Workflow: Selecting dataset variables using the R block

Ian Balanzá-Davis
Ian Balanzá-Davis
Altair Employee
edited October 2022 in Altair RapidMiner

The R block enables you to use R language programs in a Workflow. To use the R block, you must have a R interpreter installed and configured.

The following demonstrates how the R block can be used to restrict an input lib_books.csv dataset (which contains observations that describe a range of books available from a lending library) to only show authors.

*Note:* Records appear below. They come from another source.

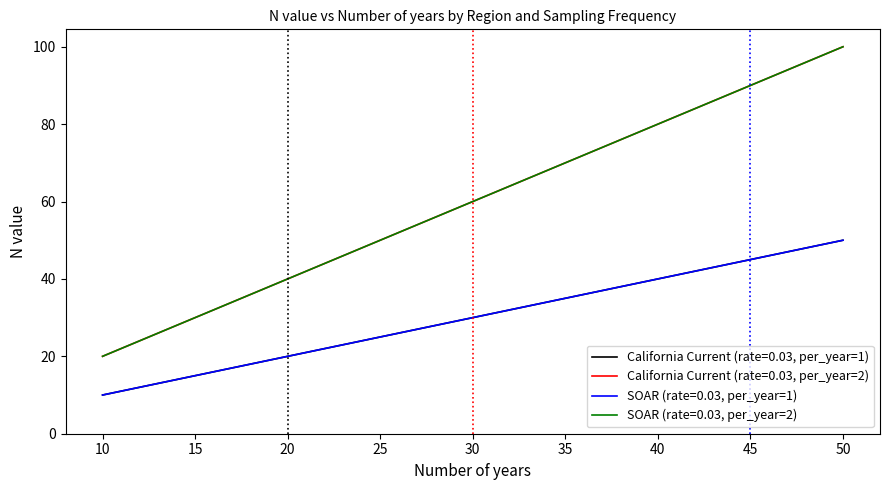

Does the chart display data point markers on the line(s)?

No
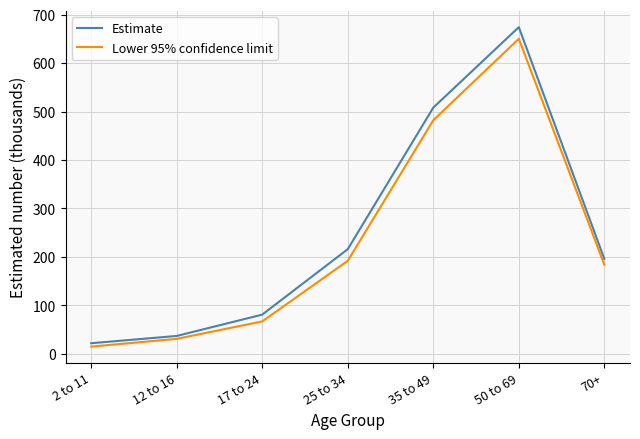

Reading left to right, what are all the values shown in this chart?

Estimate: 2 to 11=22	12 to 16=37	17 to 24=81	25 to 34=216	35 to 49=508	50 to 69=674	70+=196
Lower 95% confidence limit: 2 to 11=15	12 to 16=31	17 to 24=67	25 to 34=192	35 to 49=482	50 to 69=650	70+=184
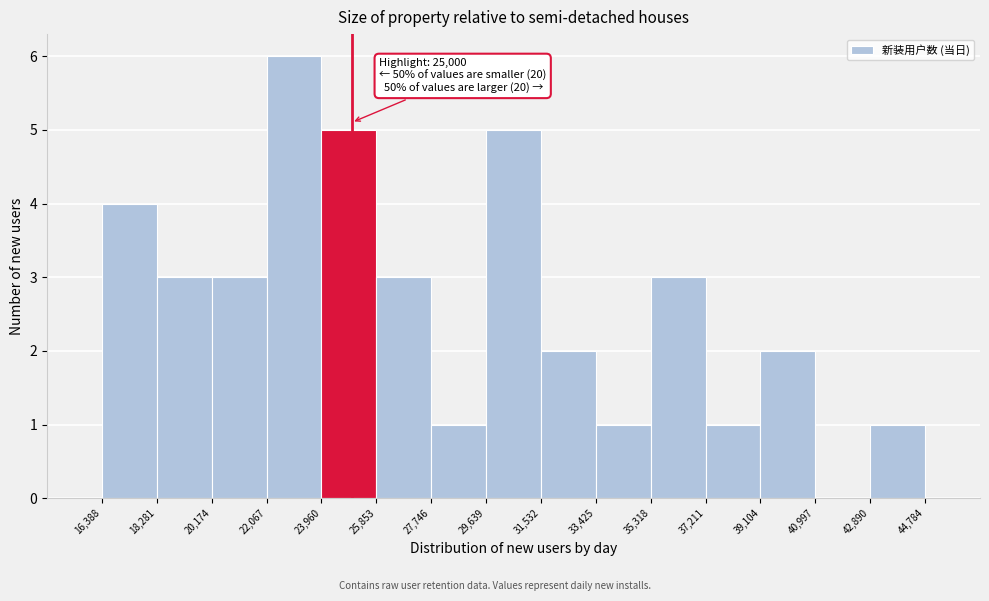

Over which range of the x-axis is the bar tallest?

22,067 to 23,960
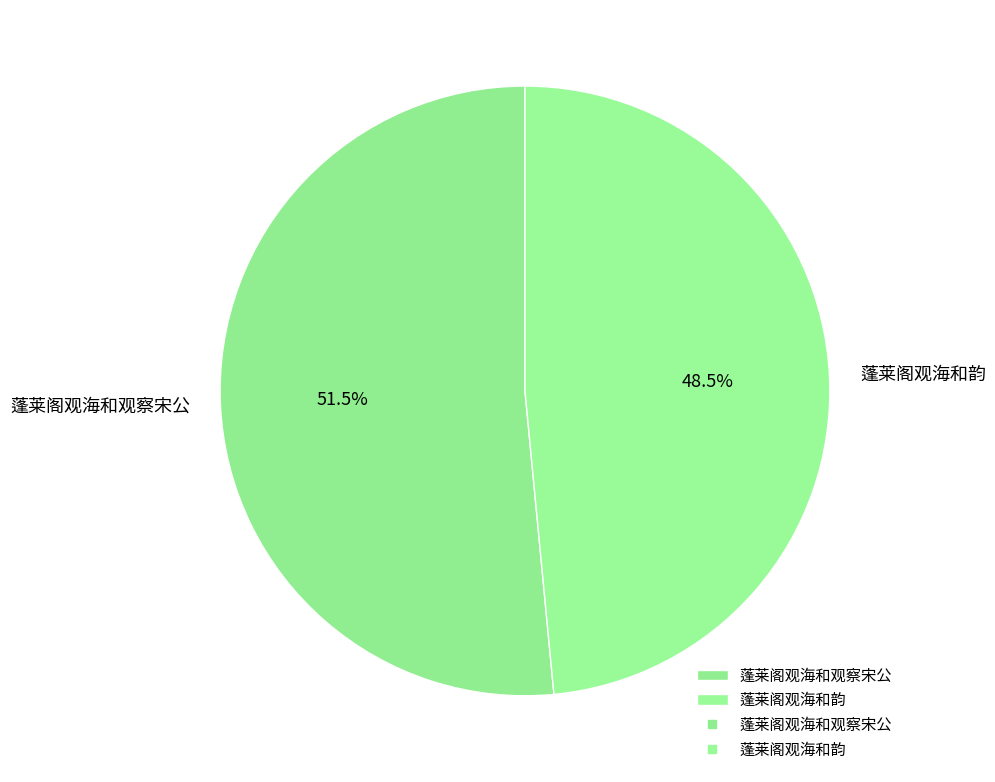

How many segments does this pie chart have?

2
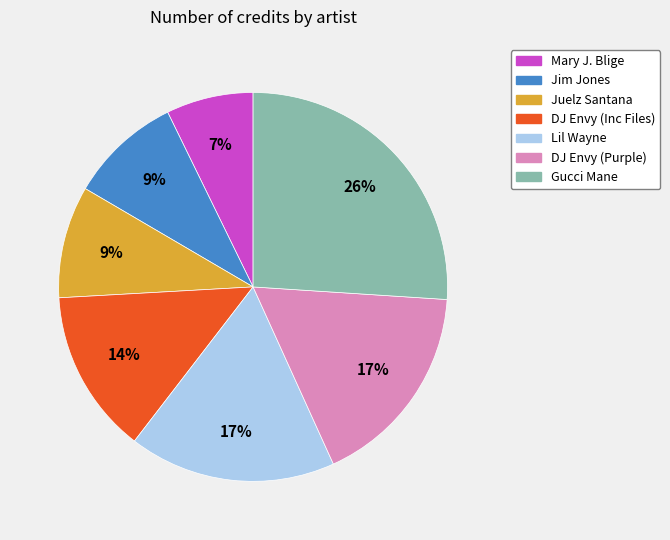

To the nearest percent, what portion does Jim Jones represent?

9%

  1. Import the lib_books.csv dataset onto a Workflow using Text File Import block.
  2. Expand the Code Blocks group in the Workflow palette, then click and drag a R block onto the Workflow canvas.
  3. Click Output port of the lib_books dataset block and drag a connection towards the Input port of the R Language block.
  4. Double-click on the R block to display the R editor view.
  5. In the R editor view:
    1. In the Outputs panel, click Add new output dataset.
    2. In the R editor, enter the following:
      Output_1 <- data.frame(Author=Input_1$Author)

  6. Close the R editor view and save the configuration when prompted.

A green execution status is displayed in the Output port of the R block and the new Working Dataset. The dataset contains only the Author column from all observations in the input lib_books.csv dataset.